▶ **本文**
■ ■ ■ ■

大理石のキャニオンの上に立つ観光メッカ、ルスケアラ(写真特集)

Igor Tichonow / EyeEm/Getty Images
 ルスケアラ山岳公園がある場所は、かつて大理石の採掘が行われていたところである。その大理石は2世紀にわたって、サンクトペテルブルクの宮殿や大聖堂を美しく飾っていた。大理石の採掘はもう行われていないが、ここはロシア北方のもっとも美しい場所の一つである。

 ソルタヴァラ駅に澄んだ鐘の音が響き渡る。ソルタヴァラとルスケアラを結ぶ特急列車が出発するのである。まだ列車が遠くにいても、もくもくと大きな蒸気を上げて走る姿がよく見える。これはロシアで唯一、毎日運行されている蒸気機関車で、出発のかなり前から運行の準備を始める。

 列車は、キャニオンに行くもっとも早い手段ではない(自家用車で行くのが一番早い)が、一番印象的であることは間違いない。ルスケアラ・エクスプレスは1949年製のハンガリーの機関車を使ったレトロ列車で、帝政ロシア時代、モスクワとサンクトペテルブルクを繋いでいた高速列車「ニコラエフスキー・エクスプレス」の内装が設られている。床にはカーペットが敷かれ、柔らかい緑の座椅子があり、車掌たちは金糸で仕立てられた古い制服を着ていて、得難い雰囲気を醸し出している。

 鐘が鳴ると、列車はゆっくり動き出し、北方ロシアのカレリアの景色を通り抜け、村に向かって1時間走る。この村は2013年の国勢調査では人口わずか659人しかいなかった場所である。列車は、30キロの距離を1時間かけてゆっくりと走る。

 カレリアにある小さな村ルスケアラは、フィンランドとの国境すぐそばに位置しており、ある事情がなければ地図の中に埋もれてしまっていただろう。それは、18世紀、大規模な建設が進められていたサンクトペテルブルクで大理石が不足していたということである。裕福な貴族やエカテリーナ2世自身も宮殿を建て、そこに大理石が必要だったのである。そのとき、皇帝付きの建築家らは、ルスケアラに目をつけた。地元の大理石は質が高く、アッシュグレー、ブルーグレー、グレーとブラウンの筋が入った白、そして白っぽいブルーグレーという4つの色のものがあった。

 もう一つの事情があった。大理石の採掘場はここで地質調査が行われるより前から存在していた。ロシアが北方戦争に勝利したとき、スウェーデンが17世紀末から開発していたラドガ湖のカレリアの沿岸部を、採掘場とともに勝ち取ったのである。しかし、採掘場がロシアのものとなって以降、ルスケアラのことは忘れ去られてしまった。そこで、この小さな村の大いなる産業史はエカテリーナ2世の時代から始まったのである。

■ ■ ■ ■

▶ **データセット項目**
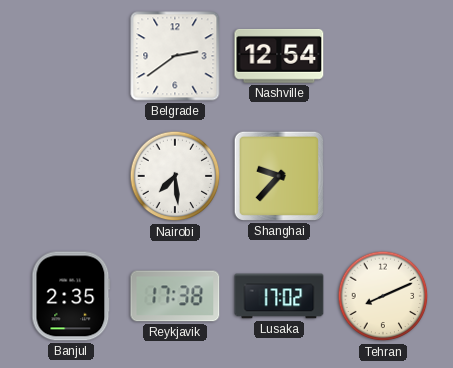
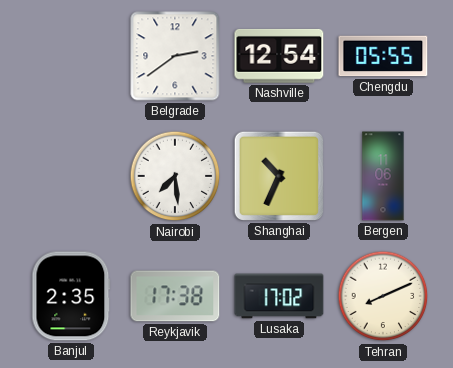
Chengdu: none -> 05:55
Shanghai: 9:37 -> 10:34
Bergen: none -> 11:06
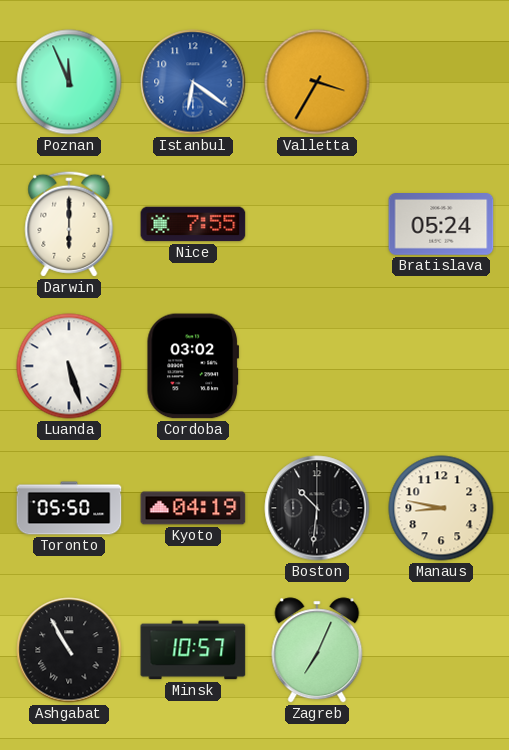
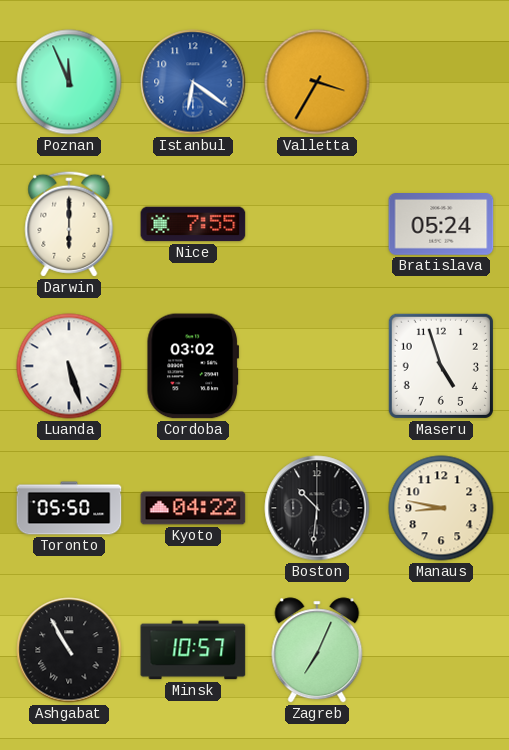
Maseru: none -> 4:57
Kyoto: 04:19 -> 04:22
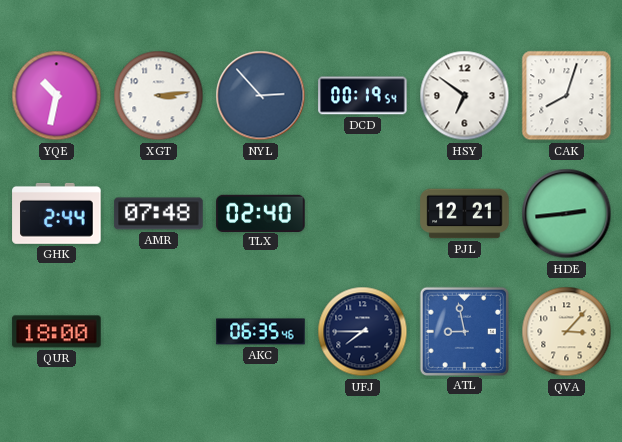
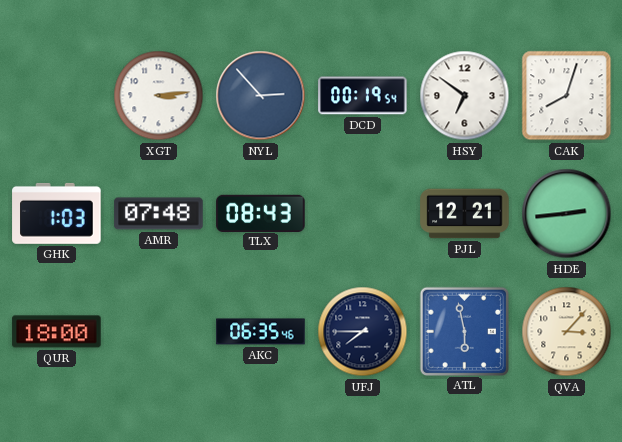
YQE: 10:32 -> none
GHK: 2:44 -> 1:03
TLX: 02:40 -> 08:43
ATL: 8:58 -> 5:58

■ ■ ■ ■

▶ **課題 1**
ルスケアラに関する本文について、次の問いに答えてください。
(a) ルスケアラ・エクスプレスの機関車は何年に、どの国で製造されたものですか。
(b) 2013年の国勢調査で、ルスケアラ村の人口は何人でしたか。
(c) ルスケアラの大理石には何色のものがありましたか。
▶ **課題 2**
ルスケアラに関する本文のうち、「大理石のキャニオンの上に立つ観光メッカ、ルスケアラ(写真特集)」で始まり「1時間かけてゆっくりと走る。」までの部分を、一字一句変えずに再掲してください。

▶ **解答 1**
(a) 1949年製のハンガリーの機関車です。
(b) 659人でした。
(c) アッシュグレー、ブルーグレー、グレーとブラウンの筋が入った白、白っぽいブルーグレーの4色がありました。

▶ **解答 2**
大理石のキャニオンの上に立つ観光メッカ、ルスケアラ(写真特集)

Igor Tichonow / EyeEm/Getty Images
 ルスケアラ山岳公園がある場所は、かつて大理石の採掘が行われていたところである。その大理石は2世紀にわたって、サンクトペテルブルクの宮殿や大聖堂を美しく飾っていた。大理石の採掘はもう行われていないが、ここはロシア北方のもっとも美しい場所の一つである。

 ソルタヴァラ駅に澄んだ鐘の音が響き渡る。ソルタヴァラとルスケアラを結ぶ特急列車が出発するのである。まだ列車が遠くにいても、もくもくと大きな蒸気を上げて走る姿がよく見える。これはロシアで唯一、毎日運行されている蒸気機関車で、出発のかなり前から運行の準備を始める。

 列車は、キャニオンに行くもっとも早い手段ではない(自家用車で行くのが一番早い)が、一番印象的であることは間違いない。ルスケアラ・エクスプレスは1949年製のハンガリーの機関車を使ったレトロ列車で、帝政ロシア時代、モスクワとサンクトペテルブルクを繋いでいた高速列車「ニコラエフスキー・エクスプレス」の内装が設られている。床にはカーペットが敷かれ、柔らかい緑の座椅子があり、車掌たちは金糸で仕立てられた古い制服を着ていて、得難い雰囲気を醸し出している。

 鐘が鳴ると、列車はゆっくり動き出し、北方ロシアのカレリアの景色を通り抜け、村に向かって1時間走る。この村は2013年の国勢調査では人口わずか659人しかいなかった場所である。列車は、30キロの距離を1時間かけてゆっくりと走る。